• Task to carry out: Print the rows again line for line, starting at the first line of the rows and ending at the line that contains "intention to arrest", with both of those lines included.

==== Data section ====

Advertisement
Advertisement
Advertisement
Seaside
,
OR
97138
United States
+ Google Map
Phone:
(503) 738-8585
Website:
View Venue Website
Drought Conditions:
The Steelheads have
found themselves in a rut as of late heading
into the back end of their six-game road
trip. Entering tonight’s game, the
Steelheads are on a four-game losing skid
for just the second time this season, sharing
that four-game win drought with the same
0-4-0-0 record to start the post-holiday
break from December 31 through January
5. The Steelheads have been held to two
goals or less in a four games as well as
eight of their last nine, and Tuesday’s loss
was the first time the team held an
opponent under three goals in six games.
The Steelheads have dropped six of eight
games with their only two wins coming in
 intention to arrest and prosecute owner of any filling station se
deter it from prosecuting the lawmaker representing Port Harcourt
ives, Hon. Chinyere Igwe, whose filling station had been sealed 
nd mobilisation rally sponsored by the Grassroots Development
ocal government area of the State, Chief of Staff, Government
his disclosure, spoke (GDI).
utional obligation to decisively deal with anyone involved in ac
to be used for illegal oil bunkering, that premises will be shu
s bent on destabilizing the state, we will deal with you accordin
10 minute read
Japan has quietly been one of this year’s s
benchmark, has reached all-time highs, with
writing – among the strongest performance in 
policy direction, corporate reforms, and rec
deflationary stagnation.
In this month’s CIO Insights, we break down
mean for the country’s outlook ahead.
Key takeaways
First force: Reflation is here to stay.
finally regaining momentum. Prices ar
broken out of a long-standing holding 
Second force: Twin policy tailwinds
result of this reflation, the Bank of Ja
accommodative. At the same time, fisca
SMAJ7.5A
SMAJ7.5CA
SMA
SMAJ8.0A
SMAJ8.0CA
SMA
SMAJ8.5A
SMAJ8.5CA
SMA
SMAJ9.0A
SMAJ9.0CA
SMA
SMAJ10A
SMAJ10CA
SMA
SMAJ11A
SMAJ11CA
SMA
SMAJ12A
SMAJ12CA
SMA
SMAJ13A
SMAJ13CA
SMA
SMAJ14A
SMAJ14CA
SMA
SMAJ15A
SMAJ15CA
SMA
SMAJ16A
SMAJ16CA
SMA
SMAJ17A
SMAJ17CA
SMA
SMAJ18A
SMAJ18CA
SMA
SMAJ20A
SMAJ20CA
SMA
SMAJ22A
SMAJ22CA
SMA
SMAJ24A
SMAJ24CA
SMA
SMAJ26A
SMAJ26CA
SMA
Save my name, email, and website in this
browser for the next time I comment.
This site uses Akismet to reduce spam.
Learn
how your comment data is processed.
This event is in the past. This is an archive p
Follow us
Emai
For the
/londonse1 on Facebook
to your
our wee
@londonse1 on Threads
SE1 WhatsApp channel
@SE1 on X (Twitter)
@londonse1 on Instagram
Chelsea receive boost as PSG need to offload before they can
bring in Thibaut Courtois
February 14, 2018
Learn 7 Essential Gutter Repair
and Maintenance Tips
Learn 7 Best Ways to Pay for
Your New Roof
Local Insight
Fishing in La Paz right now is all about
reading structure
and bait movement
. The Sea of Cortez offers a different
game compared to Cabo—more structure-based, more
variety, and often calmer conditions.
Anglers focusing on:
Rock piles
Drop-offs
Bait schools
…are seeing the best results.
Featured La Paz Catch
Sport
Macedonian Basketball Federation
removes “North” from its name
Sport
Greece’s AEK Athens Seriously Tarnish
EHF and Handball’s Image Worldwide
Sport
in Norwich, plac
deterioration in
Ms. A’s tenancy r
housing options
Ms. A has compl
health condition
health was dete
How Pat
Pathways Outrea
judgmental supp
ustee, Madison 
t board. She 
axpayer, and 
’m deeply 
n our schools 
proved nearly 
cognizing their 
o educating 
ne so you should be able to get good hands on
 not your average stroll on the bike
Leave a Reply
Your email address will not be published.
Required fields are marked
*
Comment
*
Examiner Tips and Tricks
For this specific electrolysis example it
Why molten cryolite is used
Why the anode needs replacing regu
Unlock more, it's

====

• Response to the task:
Advertisement
Advertisement
Advertisement
Seaside
,
OR
97138
United States
+ Google Map
Phone:
(503) 738-8585
Website:
View Venue Website
Drought Conditions:
The Steelheads have
found themselves in a rut as of late heading
into the back end of their six-game road
trip. Entering tonight’s game, the
Steelheads are on a four-game losing skid
for just the second time this season, sharing
that four-game win drought with the same
0-4-0-0 record to start the post-holiday
break from December 31 through January
5. The Steelheads have been held to two
goals or less in a four games as well as
eight of their last nine, and Tuesday’s loss
was the first time the team held an
opponent under three goals in six games.
The Steelheads have dropped six of eight
games with their only two wins coming in
 intention to arrest and prosecute owner of any filling station se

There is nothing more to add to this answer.